There is a lot of conditional logic going on, but believe it or not , they are all “good ifs” (I should write a blogpost about good and bad ifs at some point). The approach even though being based on simple conjunction of criteria was covering all our use cases. More importantly it also helped with optimisation. We actually switched from using hibernate and the database to using lucene for searching content. The only thing we had to change was this single method inside the repository. So all the special case optimisations are hidden away in the repository and not exposed to the application (I recall a project that had a method along the lines of GetAllContentForTagOptimisedForTheFirstPage(Set<Tag> tags) – that was called from application code)

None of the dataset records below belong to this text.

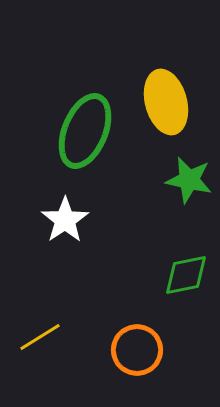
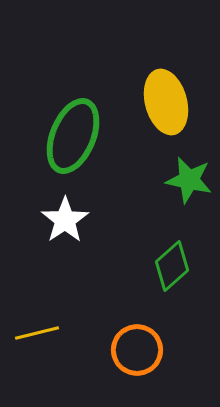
green ellipse: moved 12 px left, 5 px down
green diamond: moved 14 px left, 9 px up; rotated 30 degrees counterclockwise
yellow line: moved 3 px left, 4 px up; rotated 18 degrees clockwise
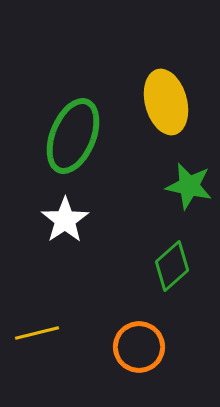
green star: moved 6 px down
orange circle: moved 2 px right, 3 px up
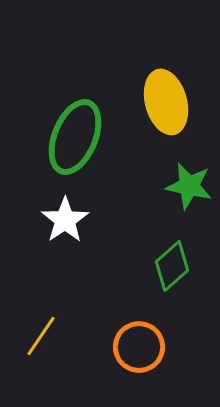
green ellipse: moved 2 px right, 1 px down
yellow line: moved 4 px right, 3 px down; rotated 42 degrees counterclockwise
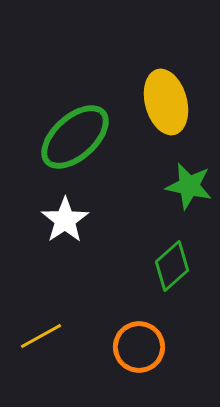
green ellipse: rotated 26 degrees clockwise
yellow line: rotated 27 degrees clockwise
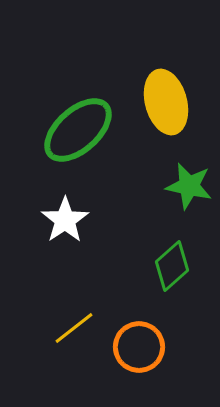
green ellipse: moved 3 px right, 7 px up
yellow line: moved 33 px right, 8 px up; rotated 9 degrees counterclockwise
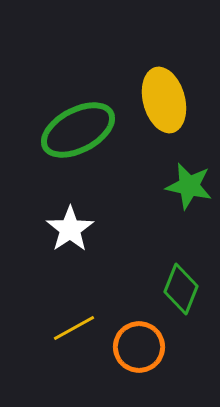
yellow ellipse: moved 2 px left, 2 px up
green ellipse: rotated 14 degrees clockwise
white star: moved 5 px right, 9 px down
green diamond: moved 9 px right, 23 px down; rotated 27 degrees counterclockwise
yellow line: rotated 9 degrees clockwise
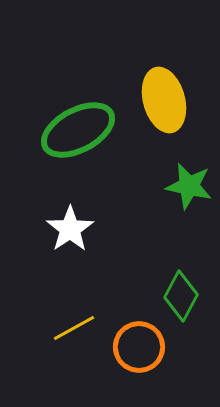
green diamond: moved 7 px down; rotated 6 degrees clockwise
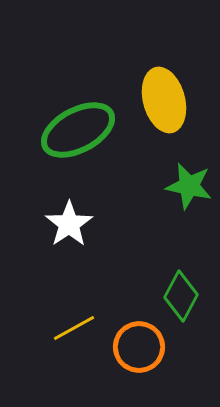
white star: moved 1 px left, 5 px up
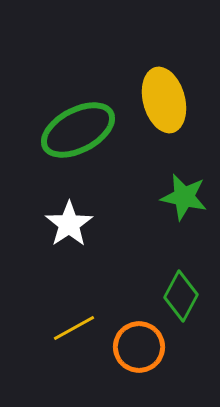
green star: moved 5 px left, 11 px down
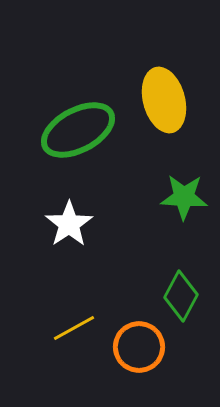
green star: rotated 9 degrees counterclockwise
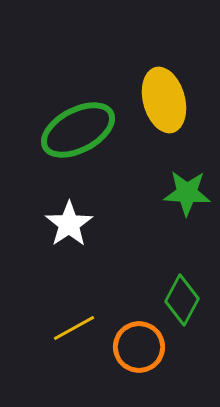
green star: moved 3 px right, 4 px up
green diamond: moved 1 px right, 4 px down
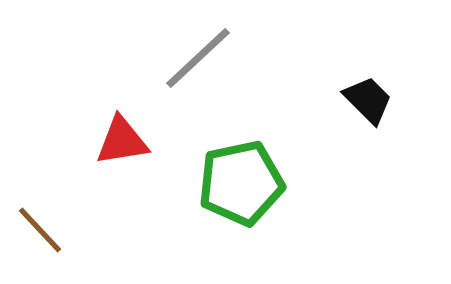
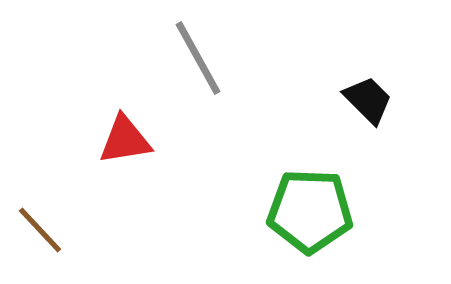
gray line: rotated 76 degrees counterclockwise
red triangle: moved 3 px right, 1 px up
green pentagon: moved 69 px right, 28 px down; rotated 14 degrees clockwise
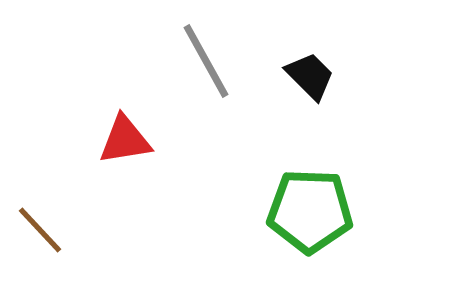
gray line: moved 8 px right, 3 px down
black trapezoid: moved 58 px left, 24 px up
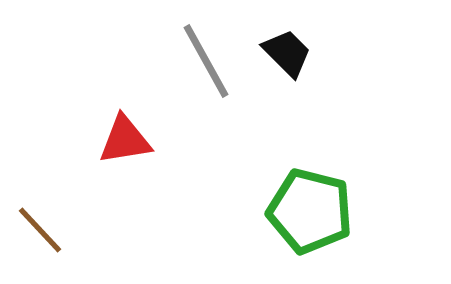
black trapezoid: moved 23 px left, 23 px up
green pentagon: rotated 12 degrees clockwise
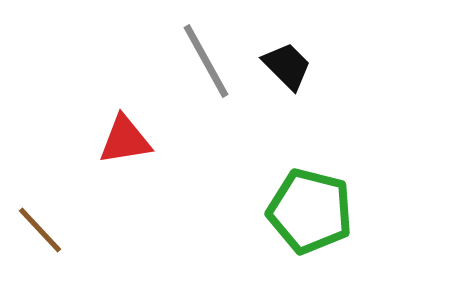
black trapezoid: moved 13 px down
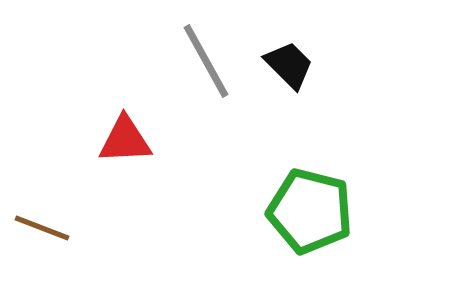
black trapezoid: moved 2 px right, 1 px up
red triangle: rotated 6 degrees clockwise
brown line: moved 2 px right, 2 px up; rotated 26 degrees counterclockwise
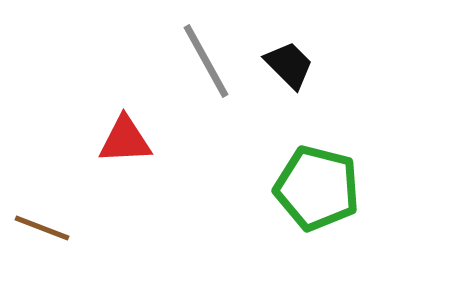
green pentagon: moved 7 px right, 23 px up
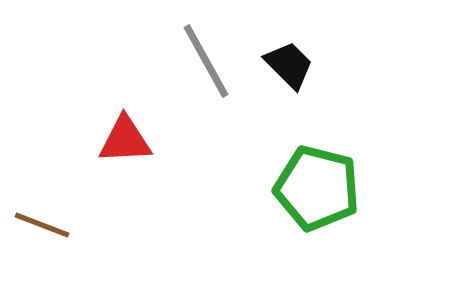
brown line: moved 3 px up
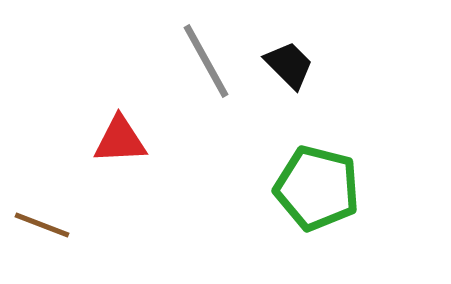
red triangle: moved 5 px left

Another interesting observation is, that the query object is actually a very good candidate for a model object behind a search view/ UI, with all the fields of the query object matching one element in the UI. This reminded me that back in 2006 I did something similar coming from a UI perspective.

Verdict:
The SoC score of this solution is pretty high. It decoupled our application from the database and allowed for low impact optimisations. It also made the application code a lot more readable.

Want to use a Mock?

You are wrong! Well in most cases. It seems above the intellectual means of most agile developers (the non-agile developers don’t write tests) to realize that tests like the following are useless and even harmful. It is not giving me anything apart from test sclerosis.

  [Test]
        public void ShouldGetAllByauthorId()
        {
            //given
            var mockRepository = MockRepository.GenerateMock<IContentRepository>();
            var authorRepository = MockRepository.GenerateMock<IAuthorRepository>();
            var subcategoryRepository = MockRepository.GenerateMock<ISubCategoryRepository>();
            var contentService = new ContentService(mockRepository, authorRepository, subcategoryRepository);
 
            //when
            contentService.GetContentByAuthorId(1);
 
            //then
            mockRepository.AssertWasCalled(repository => repository.GetContentByAuthorId(1));
        }

A healthy six lines of code to test this:

   public IList<Voucher> GetContentByAuthorId(long authorId)
        {
            return contentRepository.GetContentByAuthorId(authorId);
        }

Verdict: Waste in an agile disguise.